And the roll call is getting longer.

CEOs boast as your premium keeps going up

Insurance premiums are up 16.2 per cent in a year. That’s the biggest increase in 23 years, according to the Australian Bureau of Statistics (ABS). The Insurance Council of Australia has trotted out the “perfect storm” argument repeatedly. It's a direct quote from CEO Andrew Hall.

But last week, two of the four biggest insurance companies in Australia reported booming profits alongside those price hikes. At IAG (home of NRMA, CGU and SGIO), CEO Nick Hawkins said cash profits were up 86 per cent in six months, while premium revenue was up 12.5 per cent. (Actual premiums rose more than that due to ‘improved pricing’ but they lost a few customers due to the price hikes.) He said the growth was reflective of premium increases and that they were on track for a $250 million insurance profit.

At QBE, annual net profit was up a staggering 131 per cent while premium revenue was also up 12.5 per cent for Australia. CEO Andrew Horton said QBE was showing greater "resilience" and told shareholders to "expect trading conditions to remain favourable in the year ahead'.

Telstra responds to increasing costs, by increasing your costs - and won't stop

Telstra too announced an 11 per cent increase in net profit for the past six months after they hiked prices by as much as 20 per cent on mobile plans back in June-July.

At the time, they said: “Increasing our prices means we can continue investing in the things that matter for our customers. Like most businesses in Australia, we are also responding to increasing costs.”

Chief executive Vicki Brady did not rule out slapping customers with another price jump.

“It’s obviously not appropriate for me to talk bout future pricing decisions on mobile,” she said. “We’re very pleased with the business, and I am really pleased to see more customers choosing Telstra.”

AGL 'acutely aware' of your struggle but netting profit

Two weeks ago, AGL CEO Damien Nicks assured customers: “We are acutely aware of the cost-of-living pressures both our customers and the broader community is under.” This was after the company hiked prices by around 20 per cent, on average, in 2023, while announcing a six-month net profit of $576 million.

It’s not even possible to say how much bigger that was compared to a year ago because, in that year, they lost $1.075 billion.

And don’t get me started on Qantas, which has become a cautionary tale for CEOs everywhere about what happens when you pursue profits at all costs and disrespect your customers.

Consumer revolt against supermarkets a warning to 'read the room'

Supermarkets are learning the hard way that, when prices and profits rise together, consumers will punish you.

Coles and Woolies copped flak in August for posting profits of $1.1 billion and $1.6 billion, respectively - both up by more than 4 per cent compared to a year earlier.

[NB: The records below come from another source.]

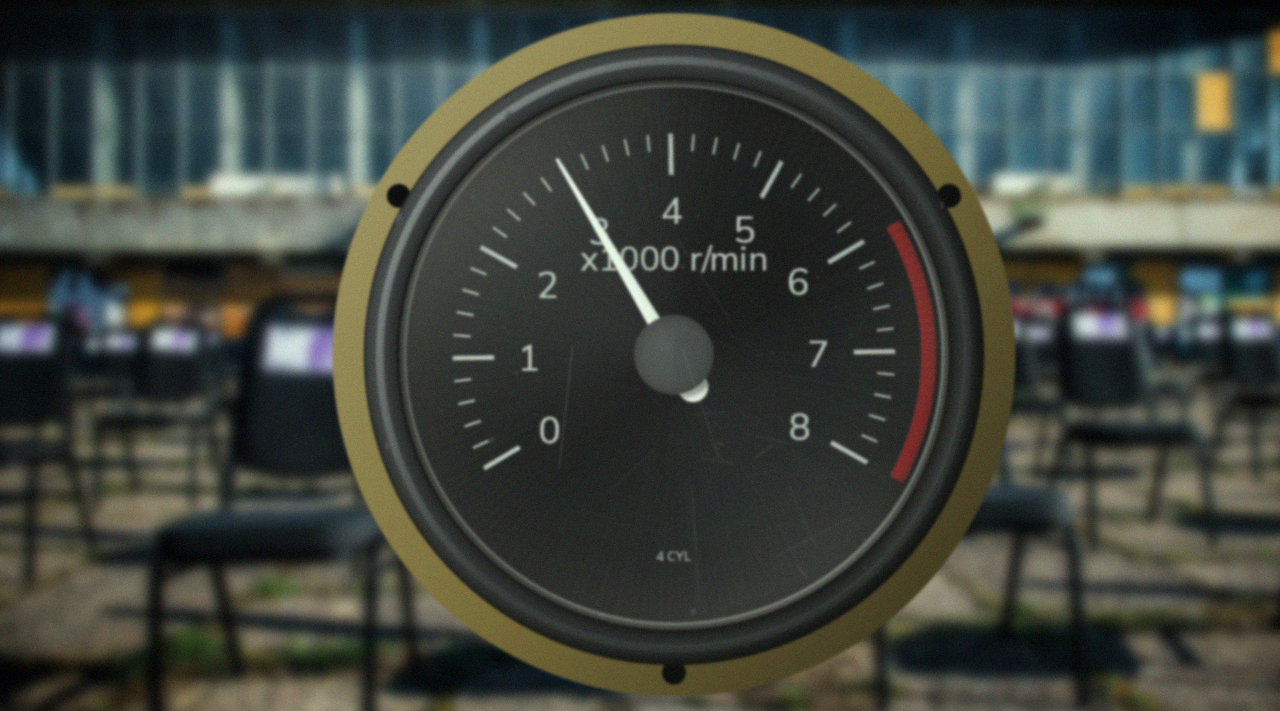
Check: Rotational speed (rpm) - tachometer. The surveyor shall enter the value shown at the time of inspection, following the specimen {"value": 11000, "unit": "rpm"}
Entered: {"value": 3000, "unit": "rpm"}
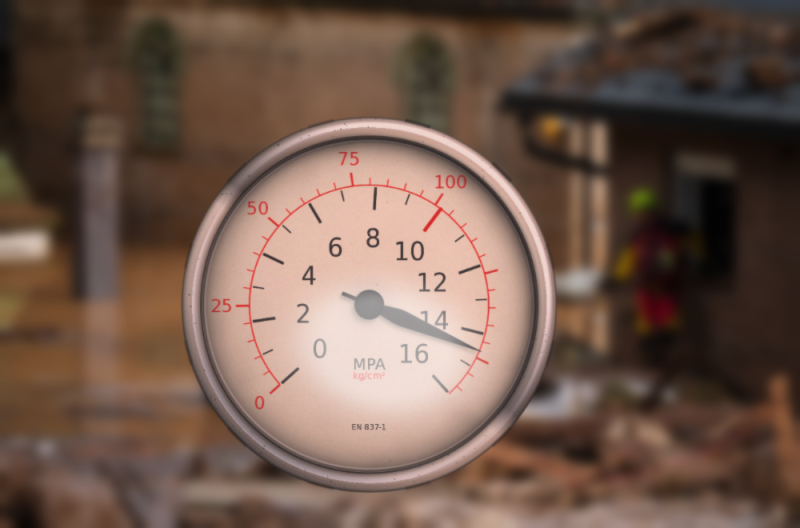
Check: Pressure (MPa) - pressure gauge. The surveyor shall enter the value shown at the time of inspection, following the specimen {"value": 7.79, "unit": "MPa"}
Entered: {"value": 14.5, "unit": "MPa"}
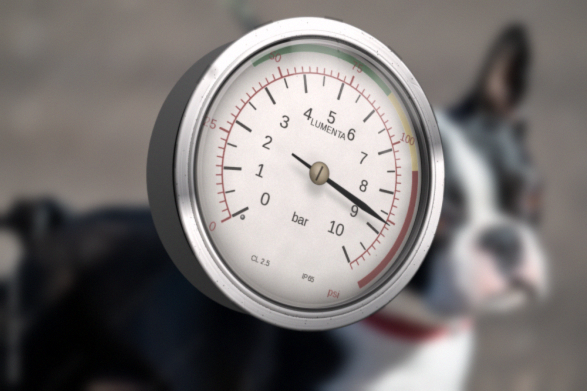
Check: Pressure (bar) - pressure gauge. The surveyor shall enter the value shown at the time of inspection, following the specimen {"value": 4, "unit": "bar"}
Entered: {"value": 8.75, "unit": "bar"}
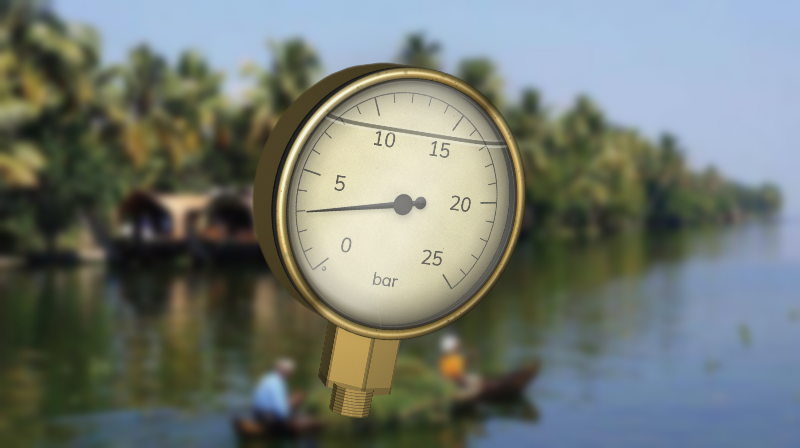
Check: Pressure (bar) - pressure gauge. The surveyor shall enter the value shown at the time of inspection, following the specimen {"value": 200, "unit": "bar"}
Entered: {"value": 3, "unit": "bar"}
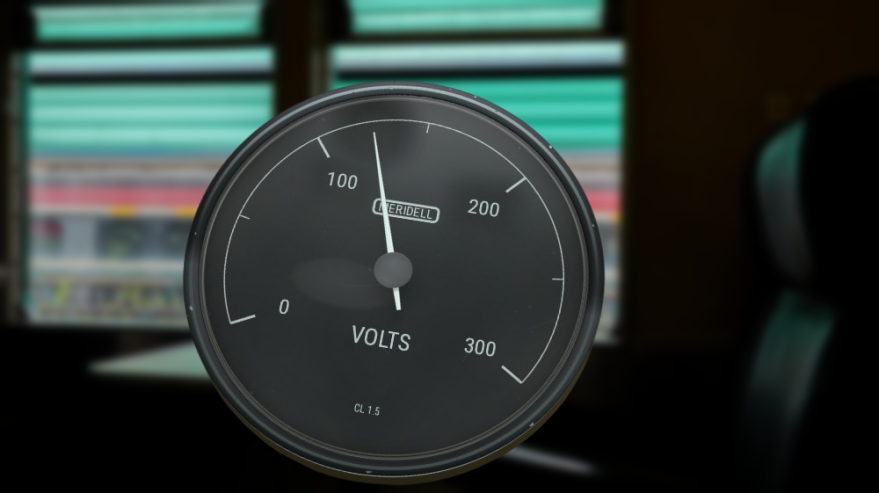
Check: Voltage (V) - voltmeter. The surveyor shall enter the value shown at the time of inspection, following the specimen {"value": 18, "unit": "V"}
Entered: {"value": 125, "unit": "V"}
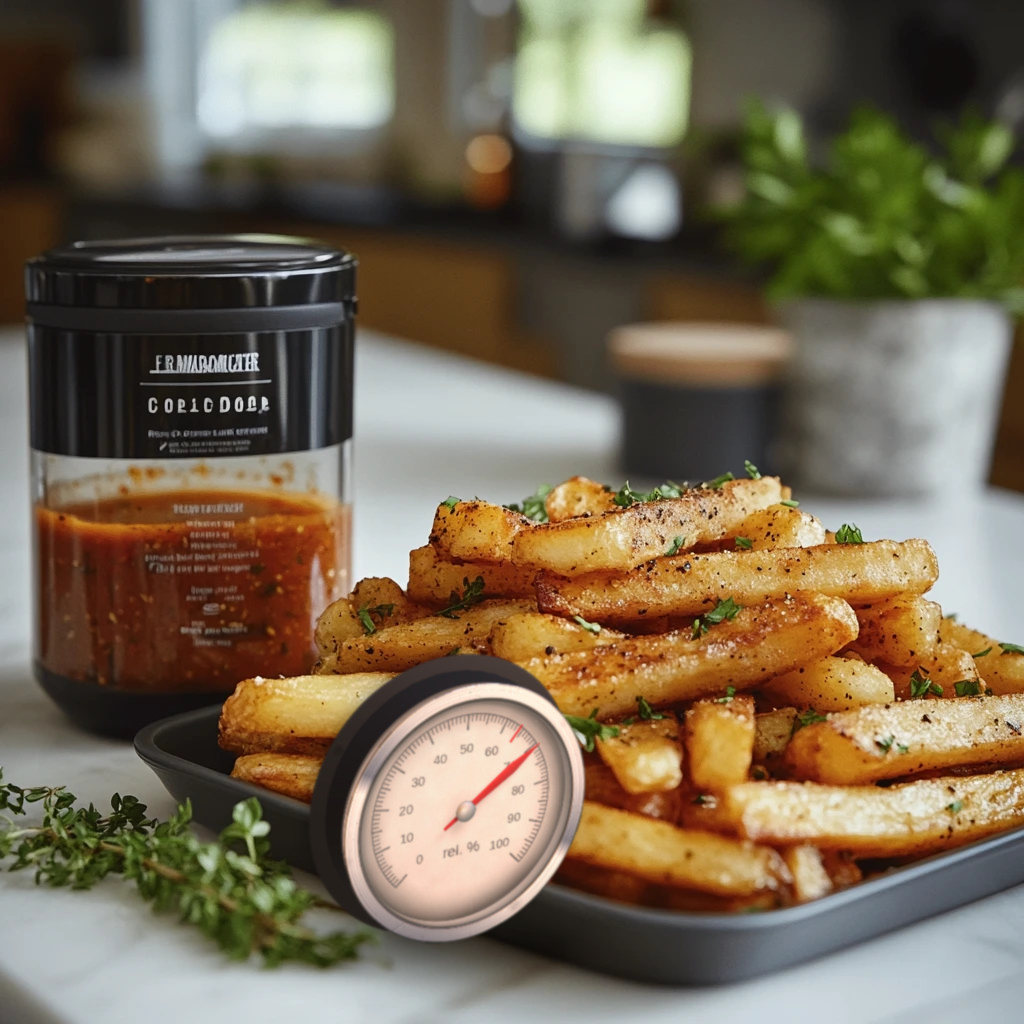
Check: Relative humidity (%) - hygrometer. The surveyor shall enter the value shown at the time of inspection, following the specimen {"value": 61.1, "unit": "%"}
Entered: {"value": 70, "unit": "%"}
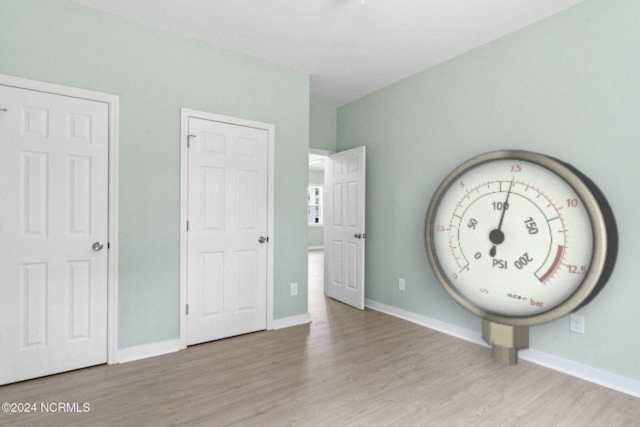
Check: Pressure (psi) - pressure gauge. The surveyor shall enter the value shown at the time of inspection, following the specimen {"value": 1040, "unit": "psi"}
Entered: {"value": 110, "unit": "psi"}
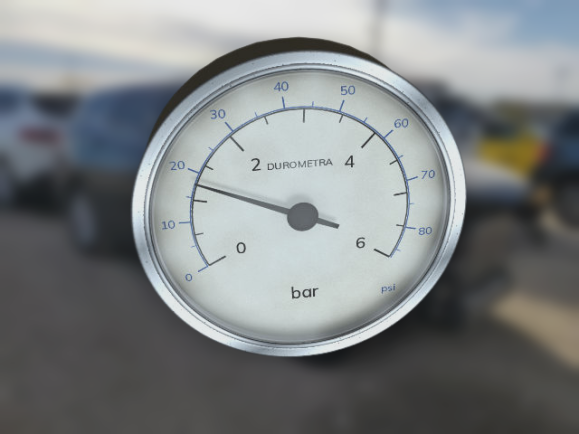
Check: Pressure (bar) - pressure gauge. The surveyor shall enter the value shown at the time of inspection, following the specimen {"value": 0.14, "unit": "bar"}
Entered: {"value": 1.25, "unit": "bar"}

Over the same year, food prices were up by 7.5 per cent, according to the ABS.

CEOs Leah Wenckert and Banducci, who’ll have to face a panel of tub-thumping senators and the Australian Competition and Consumer Commission later in the year, have argued that inflation has driven their costs up, that profitability means they can invest in their businesses, that their prices have risen less than food inflation in the general economy, that prices are now dropping, and that their margins are lower than a decade ago.

But consumers aren't taking it quietly.

Not only does consumer rage force governments to act - which is a major pain in the backside for businesses - but the reputational damage on platforms like TikTok and Instagram is real. Supermarket pricing memes are now rife online, alongside calls for boycotts and even theft.

Insurers will be next in the firing line if they don't read the room.

As 2024 rolls on, we’re going to find out which CEOs really have the common touch and those who are just counting the cash in their ivory towers.